:: STUDY TEXT ::
Polish painter (1915–1990)

Tadeusz Kantor (/pl/; 6 April 1915 – 8 December 1990) was a Polish painter, assemblage and Happenings artist, set designer and theatre director. Kantor is renowned for his revolutionary theatrical performances in Poland and abroad. Laureate of Witkacy Prize – Critics' Circle Award (1989).

== Life and career ==
Kantor was born to Marian Kantor-Mirski and Helena Berger. His family were staunch Catholics. His mother was related to composer and conductor Krzysztof Penderecki, through her German father. Born in Wielopole Skrzyńskie, Galicia (then in Austria-Hungary, now in Poland), Kantor graduated from the Cracow Academy in 1939. During the Nazi occupation of Poland, he founded the Independent Theatre, and served as a professor at the Academy of Fine Arts in Kraków as well as a director of experimental theatre in Kraków from 1942 to 1944. After the war, he became known for his avant-garde work in stage design including designs for Saint Joan (1956) and Measure for Measure (1956). Specific examples of such changes to standard theatre were stages that extended out into the audience, and the use of mannequins instead of real-life actors.

:: DATA TO EXAMINE ::
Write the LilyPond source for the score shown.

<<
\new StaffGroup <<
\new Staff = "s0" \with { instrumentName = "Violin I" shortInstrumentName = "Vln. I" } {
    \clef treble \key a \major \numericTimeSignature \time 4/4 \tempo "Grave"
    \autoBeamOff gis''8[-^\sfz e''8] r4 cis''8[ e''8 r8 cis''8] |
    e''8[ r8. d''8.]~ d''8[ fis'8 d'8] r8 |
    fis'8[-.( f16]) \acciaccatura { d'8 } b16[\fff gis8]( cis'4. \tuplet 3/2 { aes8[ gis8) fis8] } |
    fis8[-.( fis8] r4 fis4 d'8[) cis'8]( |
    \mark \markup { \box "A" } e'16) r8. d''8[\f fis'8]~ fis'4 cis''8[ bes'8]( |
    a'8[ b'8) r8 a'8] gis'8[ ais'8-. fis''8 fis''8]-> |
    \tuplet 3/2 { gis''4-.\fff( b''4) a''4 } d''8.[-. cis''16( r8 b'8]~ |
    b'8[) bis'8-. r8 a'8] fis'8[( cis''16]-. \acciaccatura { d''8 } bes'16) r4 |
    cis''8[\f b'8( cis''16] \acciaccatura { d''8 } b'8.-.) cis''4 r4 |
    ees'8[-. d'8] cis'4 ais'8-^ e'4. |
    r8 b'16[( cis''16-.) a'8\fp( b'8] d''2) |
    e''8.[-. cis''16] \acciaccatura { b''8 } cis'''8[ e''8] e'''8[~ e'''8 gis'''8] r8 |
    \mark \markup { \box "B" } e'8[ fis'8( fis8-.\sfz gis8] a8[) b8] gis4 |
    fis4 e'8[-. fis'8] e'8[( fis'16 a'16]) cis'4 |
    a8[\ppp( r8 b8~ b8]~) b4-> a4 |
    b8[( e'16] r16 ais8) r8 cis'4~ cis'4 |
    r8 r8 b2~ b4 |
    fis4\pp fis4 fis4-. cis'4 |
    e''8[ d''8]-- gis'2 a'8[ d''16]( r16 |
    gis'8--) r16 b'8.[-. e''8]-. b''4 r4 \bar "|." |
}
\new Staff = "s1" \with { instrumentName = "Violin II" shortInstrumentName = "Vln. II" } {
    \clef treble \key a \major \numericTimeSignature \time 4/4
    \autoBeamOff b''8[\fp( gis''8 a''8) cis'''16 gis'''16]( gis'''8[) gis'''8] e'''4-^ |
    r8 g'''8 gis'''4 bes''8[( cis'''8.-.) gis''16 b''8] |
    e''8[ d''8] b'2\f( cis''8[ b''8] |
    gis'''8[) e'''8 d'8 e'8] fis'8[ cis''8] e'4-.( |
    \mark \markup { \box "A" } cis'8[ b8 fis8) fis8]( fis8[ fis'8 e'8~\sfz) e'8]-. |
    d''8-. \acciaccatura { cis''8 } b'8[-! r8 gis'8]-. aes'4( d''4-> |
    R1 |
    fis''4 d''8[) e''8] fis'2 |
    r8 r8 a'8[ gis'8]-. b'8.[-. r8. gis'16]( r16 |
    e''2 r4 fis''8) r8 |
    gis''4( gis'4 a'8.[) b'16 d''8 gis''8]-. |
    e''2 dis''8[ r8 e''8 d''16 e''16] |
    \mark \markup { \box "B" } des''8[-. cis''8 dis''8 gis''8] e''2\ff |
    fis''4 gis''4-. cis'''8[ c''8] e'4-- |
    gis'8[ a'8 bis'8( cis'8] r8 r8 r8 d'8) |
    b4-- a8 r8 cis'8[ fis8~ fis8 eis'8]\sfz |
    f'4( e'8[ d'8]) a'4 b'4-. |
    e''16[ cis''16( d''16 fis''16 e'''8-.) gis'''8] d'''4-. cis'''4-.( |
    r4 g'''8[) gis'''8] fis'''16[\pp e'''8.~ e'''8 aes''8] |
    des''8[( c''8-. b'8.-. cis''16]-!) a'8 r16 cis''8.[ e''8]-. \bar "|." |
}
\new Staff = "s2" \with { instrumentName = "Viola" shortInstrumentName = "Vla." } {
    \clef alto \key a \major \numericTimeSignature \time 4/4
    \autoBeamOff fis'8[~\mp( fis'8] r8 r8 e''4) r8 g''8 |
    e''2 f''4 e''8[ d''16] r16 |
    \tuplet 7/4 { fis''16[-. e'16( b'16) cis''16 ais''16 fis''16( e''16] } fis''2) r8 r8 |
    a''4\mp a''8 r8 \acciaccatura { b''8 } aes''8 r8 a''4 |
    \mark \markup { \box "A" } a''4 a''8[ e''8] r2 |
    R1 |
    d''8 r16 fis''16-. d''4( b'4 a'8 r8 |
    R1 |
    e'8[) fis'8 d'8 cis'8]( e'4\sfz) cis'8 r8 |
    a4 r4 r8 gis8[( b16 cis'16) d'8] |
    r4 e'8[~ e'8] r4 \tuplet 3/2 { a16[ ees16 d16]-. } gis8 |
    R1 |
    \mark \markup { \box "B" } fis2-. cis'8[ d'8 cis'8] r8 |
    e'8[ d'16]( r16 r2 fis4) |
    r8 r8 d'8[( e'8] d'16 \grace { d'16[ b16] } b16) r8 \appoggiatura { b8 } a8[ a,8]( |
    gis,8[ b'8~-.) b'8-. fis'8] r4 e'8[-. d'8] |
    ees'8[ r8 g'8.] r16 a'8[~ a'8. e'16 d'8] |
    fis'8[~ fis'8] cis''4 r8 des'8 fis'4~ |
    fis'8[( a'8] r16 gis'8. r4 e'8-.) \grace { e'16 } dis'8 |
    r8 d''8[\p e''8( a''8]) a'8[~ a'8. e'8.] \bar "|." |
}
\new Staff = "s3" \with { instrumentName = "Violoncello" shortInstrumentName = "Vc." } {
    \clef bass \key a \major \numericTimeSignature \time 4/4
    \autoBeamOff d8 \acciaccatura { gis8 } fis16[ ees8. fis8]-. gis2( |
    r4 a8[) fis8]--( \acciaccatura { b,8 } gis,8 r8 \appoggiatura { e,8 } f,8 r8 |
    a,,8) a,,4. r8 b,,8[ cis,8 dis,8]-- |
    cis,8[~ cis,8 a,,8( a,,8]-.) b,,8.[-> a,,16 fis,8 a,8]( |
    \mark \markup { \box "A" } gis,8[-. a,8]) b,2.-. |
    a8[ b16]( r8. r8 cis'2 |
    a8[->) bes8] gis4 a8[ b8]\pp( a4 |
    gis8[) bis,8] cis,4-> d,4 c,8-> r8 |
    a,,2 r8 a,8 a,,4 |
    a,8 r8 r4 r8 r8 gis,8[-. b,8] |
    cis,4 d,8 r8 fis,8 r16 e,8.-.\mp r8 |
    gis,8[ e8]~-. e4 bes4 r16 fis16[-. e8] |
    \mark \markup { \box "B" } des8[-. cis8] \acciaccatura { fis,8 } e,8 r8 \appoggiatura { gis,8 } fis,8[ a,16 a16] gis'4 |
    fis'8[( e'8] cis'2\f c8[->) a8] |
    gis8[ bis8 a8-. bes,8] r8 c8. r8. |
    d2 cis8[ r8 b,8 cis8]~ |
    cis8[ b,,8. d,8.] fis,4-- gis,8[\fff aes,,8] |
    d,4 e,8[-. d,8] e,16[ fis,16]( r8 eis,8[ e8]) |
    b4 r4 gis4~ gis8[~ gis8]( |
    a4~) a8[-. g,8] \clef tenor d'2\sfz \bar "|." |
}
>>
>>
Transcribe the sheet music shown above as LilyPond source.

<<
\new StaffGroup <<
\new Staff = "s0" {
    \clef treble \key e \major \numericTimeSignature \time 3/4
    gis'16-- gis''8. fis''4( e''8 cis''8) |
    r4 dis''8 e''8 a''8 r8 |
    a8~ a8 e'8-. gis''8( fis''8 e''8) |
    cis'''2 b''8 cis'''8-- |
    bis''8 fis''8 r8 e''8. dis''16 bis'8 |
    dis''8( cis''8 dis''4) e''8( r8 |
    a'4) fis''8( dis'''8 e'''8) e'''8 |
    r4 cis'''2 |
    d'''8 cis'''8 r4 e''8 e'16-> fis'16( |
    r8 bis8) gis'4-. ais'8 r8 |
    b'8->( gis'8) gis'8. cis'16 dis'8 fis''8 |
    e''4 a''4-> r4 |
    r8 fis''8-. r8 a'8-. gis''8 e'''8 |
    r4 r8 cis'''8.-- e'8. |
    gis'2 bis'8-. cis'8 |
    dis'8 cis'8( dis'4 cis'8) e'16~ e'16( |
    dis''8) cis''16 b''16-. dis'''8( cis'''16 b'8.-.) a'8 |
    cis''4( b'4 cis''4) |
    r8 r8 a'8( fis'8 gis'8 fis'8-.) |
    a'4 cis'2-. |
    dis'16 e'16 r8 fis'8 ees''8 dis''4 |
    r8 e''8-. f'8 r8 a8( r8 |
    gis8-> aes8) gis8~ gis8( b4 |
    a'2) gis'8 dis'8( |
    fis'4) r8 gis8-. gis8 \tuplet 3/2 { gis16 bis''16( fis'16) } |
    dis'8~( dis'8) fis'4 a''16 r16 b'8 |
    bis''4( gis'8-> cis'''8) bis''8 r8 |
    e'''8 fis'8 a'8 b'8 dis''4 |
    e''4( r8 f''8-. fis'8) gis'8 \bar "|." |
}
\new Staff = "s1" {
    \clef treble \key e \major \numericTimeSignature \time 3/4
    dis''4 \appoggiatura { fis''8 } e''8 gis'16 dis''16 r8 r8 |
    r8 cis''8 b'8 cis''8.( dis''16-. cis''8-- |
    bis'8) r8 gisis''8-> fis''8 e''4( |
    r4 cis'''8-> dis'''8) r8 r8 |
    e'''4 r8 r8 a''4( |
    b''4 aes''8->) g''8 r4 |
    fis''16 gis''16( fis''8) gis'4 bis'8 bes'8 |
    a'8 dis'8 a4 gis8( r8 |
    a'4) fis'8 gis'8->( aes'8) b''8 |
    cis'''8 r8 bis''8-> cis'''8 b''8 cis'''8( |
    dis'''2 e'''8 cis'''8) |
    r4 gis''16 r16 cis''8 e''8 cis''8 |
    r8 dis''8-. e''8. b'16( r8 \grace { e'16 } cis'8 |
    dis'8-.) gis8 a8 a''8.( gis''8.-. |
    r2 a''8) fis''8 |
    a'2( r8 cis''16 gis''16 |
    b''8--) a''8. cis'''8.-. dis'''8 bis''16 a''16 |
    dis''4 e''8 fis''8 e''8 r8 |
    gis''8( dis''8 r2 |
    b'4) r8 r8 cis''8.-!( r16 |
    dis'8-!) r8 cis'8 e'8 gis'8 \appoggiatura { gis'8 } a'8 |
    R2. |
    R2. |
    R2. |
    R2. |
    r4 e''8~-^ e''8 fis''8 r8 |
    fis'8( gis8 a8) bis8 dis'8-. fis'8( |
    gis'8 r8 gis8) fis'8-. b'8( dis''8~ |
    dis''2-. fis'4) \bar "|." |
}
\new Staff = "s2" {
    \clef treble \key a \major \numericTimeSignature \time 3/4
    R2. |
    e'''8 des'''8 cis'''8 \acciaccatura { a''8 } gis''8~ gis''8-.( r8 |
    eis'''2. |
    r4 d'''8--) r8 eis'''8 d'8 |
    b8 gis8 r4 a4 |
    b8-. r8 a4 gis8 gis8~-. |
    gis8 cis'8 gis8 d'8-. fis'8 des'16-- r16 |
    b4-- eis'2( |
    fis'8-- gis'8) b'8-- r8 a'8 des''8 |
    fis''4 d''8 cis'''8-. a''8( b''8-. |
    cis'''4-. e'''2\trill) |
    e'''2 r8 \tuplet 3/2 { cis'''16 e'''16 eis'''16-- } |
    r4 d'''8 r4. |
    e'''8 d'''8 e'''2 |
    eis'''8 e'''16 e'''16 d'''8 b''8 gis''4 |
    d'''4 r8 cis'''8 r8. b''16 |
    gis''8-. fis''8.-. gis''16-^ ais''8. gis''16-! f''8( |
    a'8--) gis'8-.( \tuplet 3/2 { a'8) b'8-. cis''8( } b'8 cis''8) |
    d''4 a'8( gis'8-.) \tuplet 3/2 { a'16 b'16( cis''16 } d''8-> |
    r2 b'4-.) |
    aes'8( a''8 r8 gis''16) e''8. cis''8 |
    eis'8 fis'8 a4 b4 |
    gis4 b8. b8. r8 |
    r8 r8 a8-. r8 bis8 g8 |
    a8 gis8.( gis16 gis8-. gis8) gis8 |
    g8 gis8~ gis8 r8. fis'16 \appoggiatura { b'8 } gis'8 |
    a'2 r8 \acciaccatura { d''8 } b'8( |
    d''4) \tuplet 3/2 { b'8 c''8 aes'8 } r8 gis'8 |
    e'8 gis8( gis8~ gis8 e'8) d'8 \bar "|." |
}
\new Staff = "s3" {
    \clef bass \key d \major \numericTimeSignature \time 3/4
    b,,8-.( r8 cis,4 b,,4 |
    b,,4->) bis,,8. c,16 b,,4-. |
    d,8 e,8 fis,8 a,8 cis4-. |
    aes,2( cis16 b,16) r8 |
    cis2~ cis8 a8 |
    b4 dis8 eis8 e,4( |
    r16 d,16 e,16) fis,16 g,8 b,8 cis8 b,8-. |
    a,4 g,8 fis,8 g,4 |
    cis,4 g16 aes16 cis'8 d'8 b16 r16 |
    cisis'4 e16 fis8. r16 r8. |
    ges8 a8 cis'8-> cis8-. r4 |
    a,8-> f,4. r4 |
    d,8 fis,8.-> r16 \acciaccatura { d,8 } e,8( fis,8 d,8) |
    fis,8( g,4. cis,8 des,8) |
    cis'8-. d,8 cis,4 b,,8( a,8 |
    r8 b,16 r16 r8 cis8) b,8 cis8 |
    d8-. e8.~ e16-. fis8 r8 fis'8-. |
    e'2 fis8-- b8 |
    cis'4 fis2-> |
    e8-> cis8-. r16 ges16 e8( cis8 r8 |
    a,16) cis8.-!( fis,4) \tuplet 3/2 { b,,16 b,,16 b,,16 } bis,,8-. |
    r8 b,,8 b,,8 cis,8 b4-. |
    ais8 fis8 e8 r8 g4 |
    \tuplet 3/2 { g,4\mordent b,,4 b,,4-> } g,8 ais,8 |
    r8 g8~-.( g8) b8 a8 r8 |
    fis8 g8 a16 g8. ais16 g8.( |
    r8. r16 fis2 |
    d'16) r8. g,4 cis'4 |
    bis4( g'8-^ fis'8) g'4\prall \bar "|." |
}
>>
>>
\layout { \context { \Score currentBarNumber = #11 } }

:: EXERCISE INSTRUCTIONS ::
1. According to the Tadeusz Kantor text, in what year did Kantor graduate from the Cracow Academy?
2. Quote the Tadeusz Kantor text from "Polish painter (1915–1990)" up to and including "Circle Award (1989).".

:: RESPONSES BY TASK ::
1. 1939

2.
Polish painter (1915–1990)

Tadeusz Kantor (/pl/; 6 April 1915 – 8 December 1990) was a Polish painter, assemblage and Happenings artist, set designer and theatre director. Kantor is renowned for his revolutionary theatrical performances in Poland and abroad. Laureate of Witkacy Prize – Critics' Circle Award (1989).